[Listed records Boundary: Start]

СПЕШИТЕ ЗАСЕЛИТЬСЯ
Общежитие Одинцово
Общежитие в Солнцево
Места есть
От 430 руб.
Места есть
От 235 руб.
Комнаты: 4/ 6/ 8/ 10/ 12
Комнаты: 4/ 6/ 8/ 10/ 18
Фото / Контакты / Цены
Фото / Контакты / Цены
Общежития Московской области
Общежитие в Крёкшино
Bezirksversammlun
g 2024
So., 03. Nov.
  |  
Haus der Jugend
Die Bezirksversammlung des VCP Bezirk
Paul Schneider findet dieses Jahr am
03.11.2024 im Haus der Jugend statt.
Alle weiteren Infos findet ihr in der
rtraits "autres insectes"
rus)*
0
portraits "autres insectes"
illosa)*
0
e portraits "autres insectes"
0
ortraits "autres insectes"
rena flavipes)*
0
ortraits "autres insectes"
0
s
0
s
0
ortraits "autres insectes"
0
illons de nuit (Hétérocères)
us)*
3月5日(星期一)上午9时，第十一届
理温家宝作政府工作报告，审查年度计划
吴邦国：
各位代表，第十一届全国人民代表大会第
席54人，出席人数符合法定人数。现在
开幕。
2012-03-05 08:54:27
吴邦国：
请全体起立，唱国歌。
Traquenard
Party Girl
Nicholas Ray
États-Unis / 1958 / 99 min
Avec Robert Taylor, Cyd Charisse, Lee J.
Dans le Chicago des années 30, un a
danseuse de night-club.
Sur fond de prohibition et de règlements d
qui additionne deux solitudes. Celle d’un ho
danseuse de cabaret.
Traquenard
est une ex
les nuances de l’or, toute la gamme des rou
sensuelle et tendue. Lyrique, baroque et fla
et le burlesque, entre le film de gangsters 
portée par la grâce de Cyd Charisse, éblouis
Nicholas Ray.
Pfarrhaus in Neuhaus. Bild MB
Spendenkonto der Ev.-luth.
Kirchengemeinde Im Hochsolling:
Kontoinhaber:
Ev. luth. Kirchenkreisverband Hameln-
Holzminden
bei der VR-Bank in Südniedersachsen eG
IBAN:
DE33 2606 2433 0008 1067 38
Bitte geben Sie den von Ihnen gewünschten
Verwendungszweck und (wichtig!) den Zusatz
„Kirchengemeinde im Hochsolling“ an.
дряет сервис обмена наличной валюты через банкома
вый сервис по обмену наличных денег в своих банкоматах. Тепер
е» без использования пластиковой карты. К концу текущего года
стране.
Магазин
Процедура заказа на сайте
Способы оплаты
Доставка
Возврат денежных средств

[Listed records Boundary: End]

Task goal | Rewrite the entire listing with every occurrence of "Haus der Jugend" changed to "Jugendhaus", keeping all other text unchanged.

Output for this exercise |
СПЕШИТЕ ЗАСЕЛИТЬСЯ
Общежитие Одинцово
Общежитие в Солнцево
Места есть
От 430 руб.
Места есть
От 235 руб.
Комнаты: 4/ 6/ 8/ 10/ 12
Комнаты: 4/ 6/ 8/ 10/ 18
Фото / Контакты / Цены
Фото / Контакты / Цены
Общежития Московской области
Общежитие в Крёкшино
Bezirksversammlun
g 2024
So., 03. Nov.
  |  
Jugendhaus
Die Bezirksversammlung des VCP Bezirk
Paul Schneider findet dieses Jahr am
03.11.2024 im Jugendhaus statt.
Alle weiteren Infos findet ihr in der
rtraits "autres insectes"
rus)*
0
portraits "autres insectes"
illosa)*
0
e portraits "autres insectes"
0
ortraits "autres insectes"
rena flavipes)*
0
ortraits "autres insectes"
0
s
0
s
0
ortraits "autres insectes"
0
illons de nuit (Hétérocères)
us)*
3月5日(星期一)上午9时，第十一届
理温家宝作政府工作报告，审查年度计划
吴邦国：
各位代表，第十一届全国人民代表大会第
席54人，出席人数符合法定人数。现在
开幕。
2012-03-05 08:54:27
吴邦国：
请全体起立，唱国歌。
Traquenard
Party Girl
Nicholas Ray
États-Unis / 1958 / 99 min
Avec Robert Taylor, Cyd Charisse, Lee J.
Dans le Chicago des années 30, un a
danseuse de night-club.
Sur fond de prohibition et de règlements d
qui additionne deux solitudes. Celle d’un ho
danseuse de cabaret.
Traquenard
est une ex
les nuances de l’or, toute la gamme des rou
sensuelle et tendue. Lyrique, baroque et fla
et le burlesque, entre le film de gangsters 
portée par la grâce de Cyd Charisse, éblouis
Nicholas Ray.
Pfarrhaus in Neuhaus. Bild MB
Spendenkonto der Ev.-luth.
Kirchengemeinde Im Hochsolling:
Kontoinhaber:
Ev. luth. Kirchenkreisverband Hameln-
Holzminden
bei der VR-Bank in Südniedersachsen eG
IBAN:
DE33 2606 2433 0008 1067 38
Bitte geben Sie den von Ihnen gewünschten
Verwendungszweck und (wichtig!) den Zusatz
„Kirchengemeinde im Hochsolling“ an.
дряет сервис обмена наличной валюты через банкома
вый сервис по обмену наличных денег в своих банкоматах. Тепер
е» без использования пластиковой карты. К концу текущего года
стране.
Магазин
Процедура заказа на сайте
Способы оплаты
Доставка
Возврат денежных средств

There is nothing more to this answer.